It is hard to tell if the pandemic is helping hide premier Doug Ford’s agenda for Ontario or just slowing it down. His plans seem to be everything except the stuff you would hear in a speech from the lieutenant governor. It is enough that he keeps confusing Ontario residents on how to handle covid-19. His real agenda seems to keep coming out with surprise packages for us.
When he first took office, it was all about him. He got even with his old enemies on Toronto city council by cutting the number to be elected in half. He stopped former conservative leader Patrick Brown from running for the top dog role in Peel County. He asked the provincial police to provide him with a ‘comfort wagon’ for his trips around his province. He even picked an old friend to run the provincial cops for him.
It seemed he was also picking the least qualified people to do cabinet level jobs. The classic was the initial choice of Caroline Mulroney as attorney general. All her legal training and experience was in New York State. That did not last long.
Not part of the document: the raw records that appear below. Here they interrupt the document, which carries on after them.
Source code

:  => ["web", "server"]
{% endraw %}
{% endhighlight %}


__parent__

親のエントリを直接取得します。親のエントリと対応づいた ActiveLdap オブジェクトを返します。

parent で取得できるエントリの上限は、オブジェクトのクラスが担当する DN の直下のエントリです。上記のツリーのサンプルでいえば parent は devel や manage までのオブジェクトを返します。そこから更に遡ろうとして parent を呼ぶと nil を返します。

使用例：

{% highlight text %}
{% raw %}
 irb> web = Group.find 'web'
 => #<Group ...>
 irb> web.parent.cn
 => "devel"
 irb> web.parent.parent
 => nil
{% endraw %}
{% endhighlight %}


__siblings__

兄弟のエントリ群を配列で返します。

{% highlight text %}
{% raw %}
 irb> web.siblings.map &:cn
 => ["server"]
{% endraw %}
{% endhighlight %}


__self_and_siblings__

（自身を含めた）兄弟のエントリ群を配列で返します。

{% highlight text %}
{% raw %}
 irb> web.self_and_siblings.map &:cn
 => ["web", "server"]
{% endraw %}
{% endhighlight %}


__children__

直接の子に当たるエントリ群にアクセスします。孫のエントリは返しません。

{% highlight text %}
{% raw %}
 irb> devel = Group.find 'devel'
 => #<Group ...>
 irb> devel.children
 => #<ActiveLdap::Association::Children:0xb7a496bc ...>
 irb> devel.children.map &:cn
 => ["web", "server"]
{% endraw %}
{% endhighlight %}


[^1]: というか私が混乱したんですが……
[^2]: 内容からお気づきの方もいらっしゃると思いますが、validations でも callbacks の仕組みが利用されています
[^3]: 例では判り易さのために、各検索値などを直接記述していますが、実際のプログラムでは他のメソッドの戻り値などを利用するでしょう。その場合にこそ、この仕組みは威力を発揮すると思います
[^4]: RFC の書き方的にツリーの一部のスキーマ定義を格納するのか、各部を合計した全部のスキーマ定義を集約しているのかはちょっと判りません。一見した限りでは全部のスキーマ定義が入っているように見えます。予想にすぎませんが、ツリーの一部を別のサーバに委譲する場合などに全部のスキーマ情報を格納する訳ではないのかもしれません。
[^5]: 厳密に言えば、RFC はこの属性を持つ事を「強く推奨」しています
She is currently transportation minister and minister of francophone affaires. I assume, she can, at least, speak French.
Another example of his curious choices is political publicist Stephen Lecce, a graduate of a private school—St. Michaels in Toronto—as the replacement minister of education. His parliamentary assistant in this is a very young Sam Oosterhoff MPP who is a product of home schooling. It is difficult to guess what Mr. Ford had in mind here but he would do almost anything to get rid of all those expensive teachers. Watch for more remote learning by computers when the pandemic is over.
Mr. Ford must also be less than impressed with a university education. He certainly is not rushing to save Laurentian University in Sudbury from bankruptcy during the problems created by the pandemic.
His plans to cut costs in medical care in Ontario also seem to have been upset by the pandemic. The people in the local health units around Ontario are scrambling to try to save their jobs while the actual costs of the pandemic are escalating every day.
But it is plans for his friends who have invested heavily in land around the proposed new Highway 413 that is even more concerning for him. It is a highway that makes no sense unless you own lots of land in the area and want to develop it.
Maybe, sometime, before the next provincial election, Mr. Ford will tell us what he has in mind.